Sus salidas casi siempre hacia barriadas o zonas de menudeo eran vigiladas por su padre, que en estos últimos siete años se enfrentó a narcotraficantes, toxicómanos y policías para sacarla del infierno.
“No podía quedarme en casa parado, viendo cómo se iba matando poco a poco. O amenazaba a los narcos o me hacía amigo de ellos”, asegura ahora con la mirada perdida en la cafetería donde relata su historia de manera atropellada, sin orden cronológico.
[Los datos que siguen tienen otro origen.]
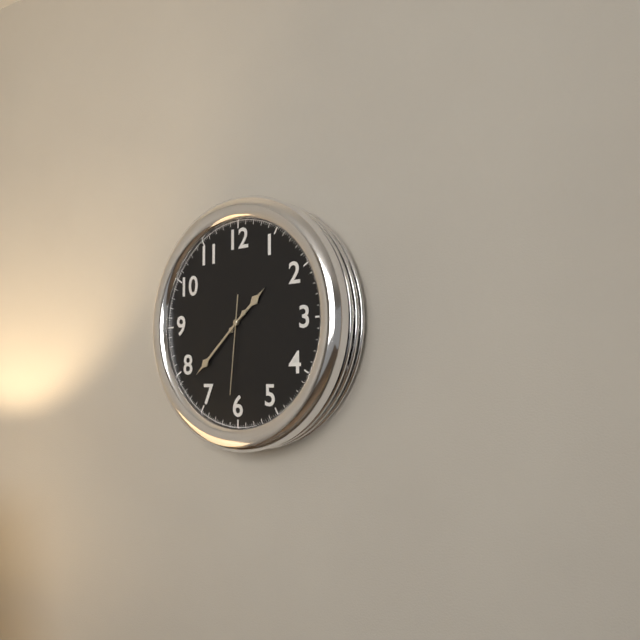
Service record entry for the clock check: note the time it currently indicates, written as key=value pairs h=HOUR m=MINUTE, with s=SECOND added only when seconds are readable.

Sus manos no paran de moverse.
Miranda durmió en su furgoneta muchas veces. Y siguió los pasos de su hija hasta el barrio de Buenos Aires, en Salamanca. En una ocasión la localizó tumbada en un cuarto de calderas de uno de los edificios de esa zona salmantina. La intentó sacar de allí y la respuesta fue una denuncia por acoso. Después viajó a Oporto, cerca de la catedral, cuando supo por otros toxicómanos que coqueteaba con un drogadicto portugués. Todo para intentar que regresase a casa o ingresase en un centro.
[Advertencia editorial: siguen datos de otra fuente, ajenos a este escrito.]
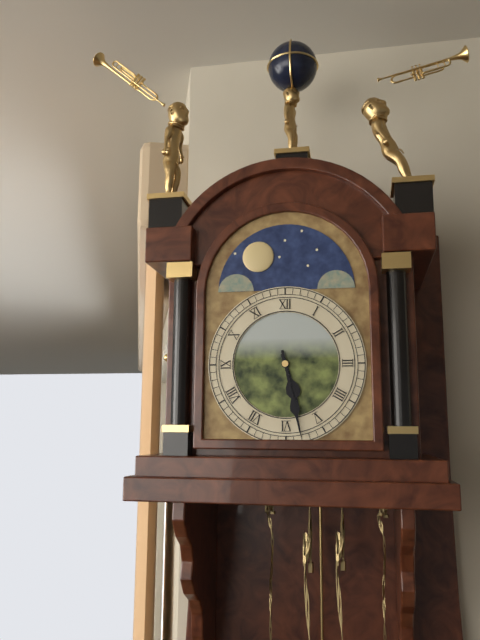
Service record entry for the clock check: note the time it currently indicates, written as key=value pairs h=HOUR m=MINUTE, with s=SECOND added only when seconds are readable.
h=5 m=28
“Estaba en los huesos. Le compré ropa, pero no quería venir conmigo. Allí estuve dos meses, intentando verla todos los días, tratando de convencerla”. Hasta que por fin lo consiguió. Un triunfo que duró escasas semanas.
La joven, que ahora tiene 25 años, pronto volvió a las andadas, de nuevo en el barrio de Buenos Aires, una zona de bloques donde conviven pequeños narcotraficantes y familias humildes que vieron allí durante la década de los ochenta un lugar asequible donde vivir.
Y, desde entonces, durante cerca de dos meses, Miranda ha hecho guardia casi todos los días a la entrada de la barrida. Apostado en su coche. Sentado. De pie. Casi todos los vecinos sabían de su lucha. Hasta que por fin consiguió lo que buscaba. Encontró a su “niña”. Logró hablar con ella, recibir un abrazo, un beso. Y una promesa: la de regresar a casa. Tras años de pelea, Miranda, un hombre de mediana altura, sin pelo, escuchó las palabras que llevaba años esperando: “Quiero salir de la droga”.
Ahora, por fin está ingresada en un centro de rehabilitación. Busca un lugar más consistente para dejar atrás las drogas. Pero el primer paso ya lo dio: desea abandonar “esta vida” para “ser la de antes”. E incluso se prepara para volver a estudiar.